On a testé les trottinettes bridées à 10 km heure dans Paris

REPORTAGE – Nous nous sommes rendus du Palais Royal à l’Arc de Triomphe en trottinette électrique. Le voyage n’était pas désagréable, mais nous prendrons plutôt le métro la prochaine fois.

Finis les 20 kilomètres/heure. Soucieux de restaurer la bonne cohabitation entre usagers et piétons, les opérateurs de trottinettes électriques en libre-service Dott, Tier et Lime ont décidé de reprogrammer leurs trottinettes pour les empêcher de rouler au-dessus de 10 km/heure dans près de 700 zones de la capitale. De quoi brider aussi tout plaisir, voire tuer l’engouement pour ces engins ? On a voulu tester ces trottinettes «diminuées», sur un itinéraire choisi arbitrairement.

Faux départ

11h 20. Départ du Palais Royal.
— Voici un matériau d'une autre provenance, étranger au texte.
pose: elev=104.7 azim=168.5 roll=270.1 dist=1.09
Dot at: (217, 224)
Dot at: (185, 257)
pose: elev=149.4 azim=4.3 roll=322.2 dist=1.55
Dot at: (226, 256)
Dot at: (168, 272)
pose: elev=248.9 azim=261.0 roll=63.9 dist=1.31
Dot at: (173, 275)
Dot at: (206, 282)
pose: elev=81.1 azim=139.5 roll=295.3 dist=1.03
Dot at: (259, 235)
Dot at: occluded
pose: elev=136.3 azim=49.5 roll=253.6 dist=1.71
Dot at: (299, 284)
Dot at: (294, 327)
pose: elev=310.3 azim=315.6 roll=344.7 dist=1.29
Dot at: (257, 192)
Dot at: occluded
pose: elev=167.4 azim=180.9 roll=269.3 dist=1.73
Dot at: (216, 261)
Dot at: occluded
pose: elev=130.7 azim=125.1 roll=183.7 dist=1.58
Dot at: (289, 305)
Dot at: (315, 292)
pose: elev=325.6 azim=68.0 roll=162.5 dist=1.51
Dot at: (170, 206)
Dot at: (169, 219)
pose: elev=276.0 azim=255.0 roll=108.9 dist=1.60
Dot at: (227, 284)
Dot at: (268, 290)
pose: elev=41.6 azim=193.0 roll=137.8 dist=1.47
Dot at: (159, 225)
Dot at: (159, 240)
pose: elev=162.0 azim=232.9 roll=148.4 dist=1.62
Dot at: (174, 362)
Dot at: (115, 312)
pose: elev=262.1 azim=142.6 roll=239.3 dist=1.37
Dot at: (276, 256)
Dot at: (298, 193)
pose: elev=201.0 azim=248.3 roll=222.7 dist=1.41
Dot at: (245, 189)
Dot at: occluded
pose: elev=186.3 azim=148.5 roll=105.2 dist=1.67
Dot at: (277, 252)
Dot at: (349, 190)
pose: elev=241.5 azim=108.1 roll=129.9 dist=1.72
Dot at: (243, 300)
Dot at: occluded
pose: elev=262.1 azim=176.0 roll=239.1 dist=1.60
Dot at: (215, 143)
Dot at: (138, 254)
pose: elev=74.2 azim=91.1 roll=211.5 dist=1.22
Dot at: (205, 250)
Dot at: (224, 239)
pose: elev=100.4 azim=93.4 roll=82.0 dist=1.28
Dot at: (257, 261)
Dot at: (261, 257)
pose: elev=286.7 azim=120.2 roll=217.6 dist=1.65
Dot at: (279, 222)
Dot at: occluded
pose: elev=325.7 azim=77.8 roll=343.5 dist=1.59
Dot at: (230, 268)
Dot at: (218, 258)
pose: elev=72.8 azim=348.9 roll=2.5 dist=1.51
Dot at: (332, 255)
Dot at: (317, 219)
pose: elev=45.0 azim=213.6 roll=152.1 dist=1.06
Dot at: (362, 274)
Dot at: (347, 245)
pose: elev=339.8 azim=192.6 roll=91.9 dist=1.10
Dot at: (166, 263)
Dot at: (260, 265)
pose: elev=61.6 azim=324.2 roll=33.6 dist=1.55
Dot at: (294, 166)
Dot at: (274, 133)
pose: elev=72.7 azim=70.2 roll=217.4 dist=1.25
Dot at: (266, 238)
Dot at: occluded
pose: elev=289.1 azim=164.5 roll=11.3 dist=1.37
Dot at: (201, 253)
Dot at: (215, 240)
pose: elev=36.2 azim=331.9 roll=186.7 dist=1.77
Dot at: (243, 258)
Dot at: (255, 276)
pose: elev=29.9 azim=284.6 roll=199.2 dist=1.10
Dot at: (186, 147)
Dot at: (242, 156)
Comme à l’accoutumée, on trouve une trottinette électrique immédiatement. Il semble même y en avoir un peu plus qu’à l’ordinaire. La limitation à 10 km/heure en a-t-elle déjà dissuadé plus d’un ? C’est ce que nous allons voir. L’application nous demande comme d’habitude de scanner le QR code de la trottinette – celle que nous avons prise est exploitée par l’opérateur Dott – pour la déverrouiller. Mais petite nouveauté : le plan disponible dans l’application indique maintenant différentes zones à vitesse réduite. Les abords du Louvre et le jardin des Tuileries, première partie de notre itinéraire, en font partie. Pour profiter des quelques minutes de liberté qui nous sont offertes avant d’entrer dans la «slow zone», on décide de commencer à fond, c’est-à-dire à 20 km heure. Arrivé à la hauteur de l’Arc du Carrousel – l’écran de la trottinette indiquait alors 19 km/heure -, l’engin freine tout seul, passant progressivement à une vitesse de 11 kilomètres heure, qu’il maintiendra un bref instant avant de plafonner à 10 kilomètres heure. La décélération se fait tout en douceur, une bonne chose tant on avait peur de se retrouver projeté de la trottinette à la suite d’un freinage trop brutal. La suite de la traversée des jardins se fait à cette nouvelle vitesse maximale autorisée. C’est lent et plusieurs joggeurs nous font l’affront de nous doubler.

L’Echappée

11h 30, arrivée à la Concorde et sortie de la «slow zone». On aimerait lâcher les chevaux pour mieux oublier la phase «Tuileries» mais la circulation ne s’y prête pas. Tant pis, on prend sur nous, espérant pouvoir se «venger» dans le tronçon suivant. Mais dans les jardins qui longent l’avenue Georges Clemenceau, rebelote, la trottinette plafonne sous les 10 km/h. Heureusement, les trottoirs de l’avenue ne sont, eux, pas concernés. Nous en profitons en allant à fond. C’est jubilatoire, surtout après s’être vu imposer une allure à peine plus rapide que la marche.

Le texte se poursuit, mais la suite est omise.